**Entries supplied:**
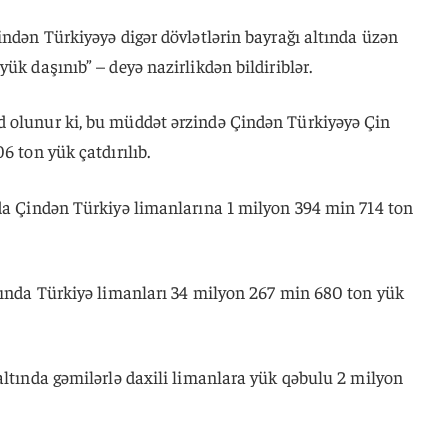
indən Türkiyəyə digər dövlətlərin bayrağı altında üzən
ük daşınıb” – deyə nazirlikdən bildiriblər.
 olunur ki, bu müddət ərzində Çindən Türkiyəyə Çin
6 ton yük çatdırılıb.
nda Çindən Türkiyə limanlarına 1 milyon 394 min 714 ton
ayında Türkiyə limanları 34 milyon 267 min 680 ton yük
altında gəmilərlə daxili limanlara yük qəbulu 2 milyon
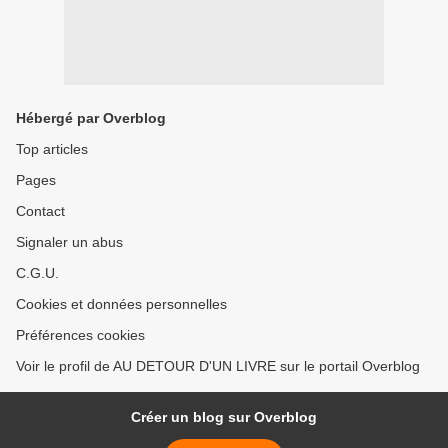
Hébergé par Overblog
Top articles
Pages
Contact
Signaler un abus
C.G.U.
Cookies et données personnelles
Préférences cookies
Voir le profil de AU DETOUR D'UN LIVRE sur le portail Overblog
Créer un blog sur Overblog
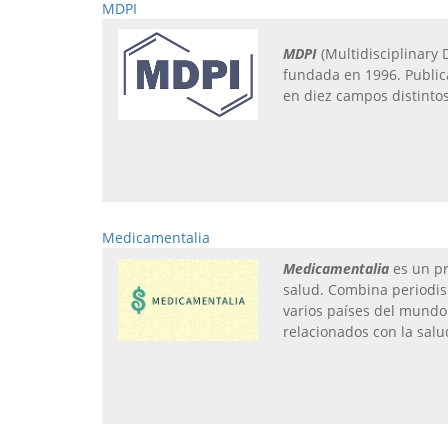
MDPI
MDPI
(Multidisciplinary 
fundada en 1996. Public
en diez campos distintos 
Medicamentalia
Medicamentalia
es un pr
salud. Combina periodism
varios países del mundo
relacionados con la salu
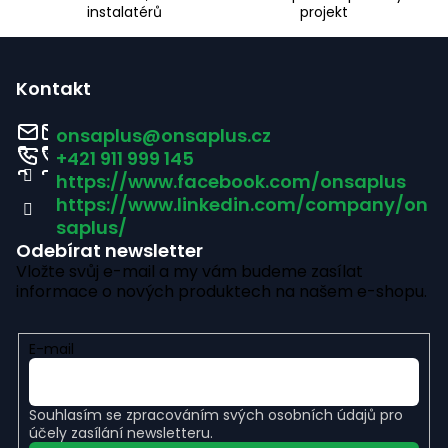
instalatérů
projekt
k
Z
y
á
v
Kontakt
ý
p
onsaplus
@
onsaplus.cz
p
a
+421 911 999 145
i
https://www.facebook.com/onsaplus
t
https://www.linkedin.com/company/on
s
í
saplus/
u
Odebírat newsletter
Vložte svůj e-mail a my vám budeme zasílat
informace o nových produktech na našem e-shopu.
E-mail
Souhlasím se
zpracováním svých osobních údajů
pro
účely zasílání newsletteru.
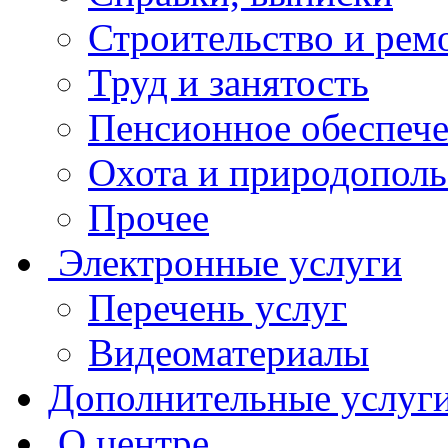
Строительство и рем
Труд и занятость
Пенсионное обеспеч
Охота и природополь
Прочее
Электронные услуги
Перечень услуг
Видеоматериалы
Дополнительные услуг
О центре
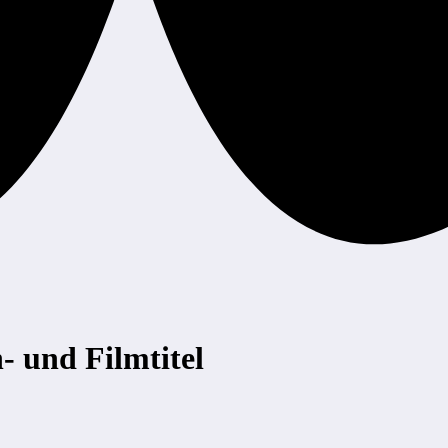
- und Filmtitel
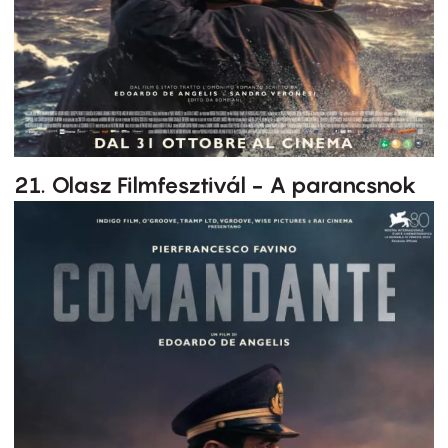
21. Olasz Filmfesztivál - A parancsnok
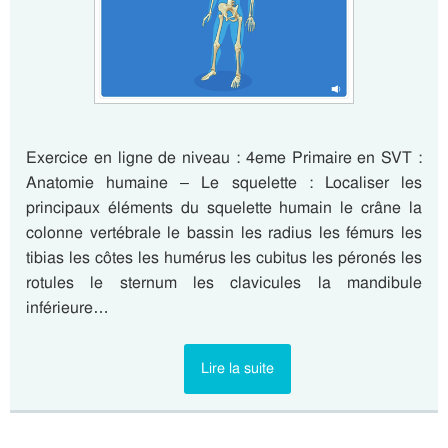
Exercice en ligne de niveau : 4eme Primaire en SVT :
Anatomie humaine – Le squelette : Localiser les
principaux éléments du squelette humain le crâne la
colonne vertébrale le bassin les radius les fémurs les
tibias les côtes les humérus les cubitus les péronés les
rotules le sternum les clavicules la mandibule
inférieure…
Lire la suite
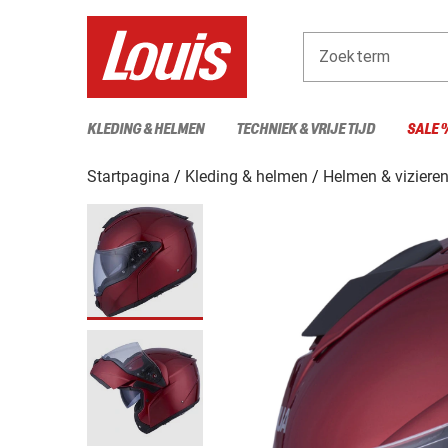
Zoekterm
KLEDING & HELMEN
TECHNIEK & VRIJE TIJD
SALE 
Startpagina
Kleding & helmen
Helmen & viziere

**What you have to do:** The answer must consist only of the lines from the beginning of the entries above through the line that holds "Cookies et données personnelles", reproduced exactly and without pictures.

**Your response:**
indən Türkiyəyə digər dövlətlərin bayrağı altında üzən
ük daşınıb” – deyə nazirlikdən bildiriblər.
 olunur ki, bu müddət ərzində Çindən Türkiyəyə Çin
6 ton yük çatdırılıb.
nda Çindən Türkiyə limanlarına 1 milyon 394 min 714 ton
ayında Türkiyə limanları 34 milyon 267 min 680 ton yük
altında gəmilərlə daxili limanlara yük qəbulu 2 milyon
Hébergé par Overblog
Top articles
Pages
Contact
Signaler un abus
C.G.U.
Cookies et données personnelles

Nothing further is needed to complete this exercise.